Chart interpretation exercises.
━━━━━━━━━━━━━━━━

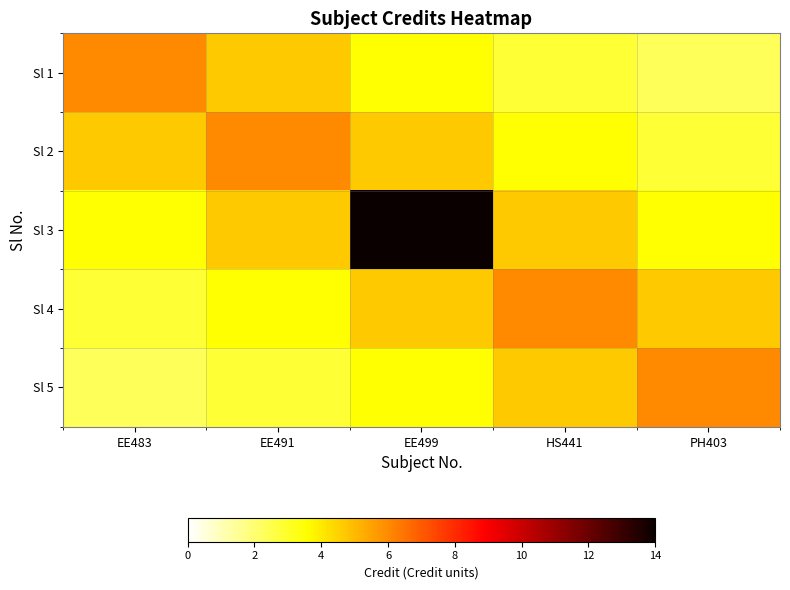

Reading left to right, extract all data points from this chart.

Sl 1: EE483=6.0	EE491=4.7	EE499=3.5	HS441=2.8	PH403=2.3
Sl 2: EE483=4.7	EE491=6.0	EE499=4.7	HS441=3.5	PH403=2.8
Sl 3: EE483=3.5	EE491=4.7	EE499=14.0	HS441=4.7	PH403=3.5
Sl 4: EE483=2.8	EE491=3.5	EE499=4.7	HS441=6.0	PH403=4.7
Sl 5: EE483=2.3	EE491=2.8	EE499=3.5	HS441=4.7	PH403=6.0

━━━━━━━━━━━━━━━━

Please rewrite all of the data above, replacing "data points" with "values" and changing nothing else. Leave the pictures out of your answer.

Answer section.
Reading left to right, extract all values from this chart.

Sl 1: EE483=6.0	EE491=4.7	EE499=3.5	HS441=2.8	PH403=2.3
Sl 2: EE483=4.7	EE491=6.0	EE499=4.7	HS441=3.5	PH403=2.8
Sl 3: EE483=3.5	EE491=4.7	EE499=14.0	HS441=4.7	PH403=3.5
Sl 4: EE483=2.8	EE491=3.5	EE499=4.7	HS441=6.0	PH403=4.7
Sl 5: EE483=2.3	EE491=2.8	EE499=3.5	HS441=4.7	PH403=6.0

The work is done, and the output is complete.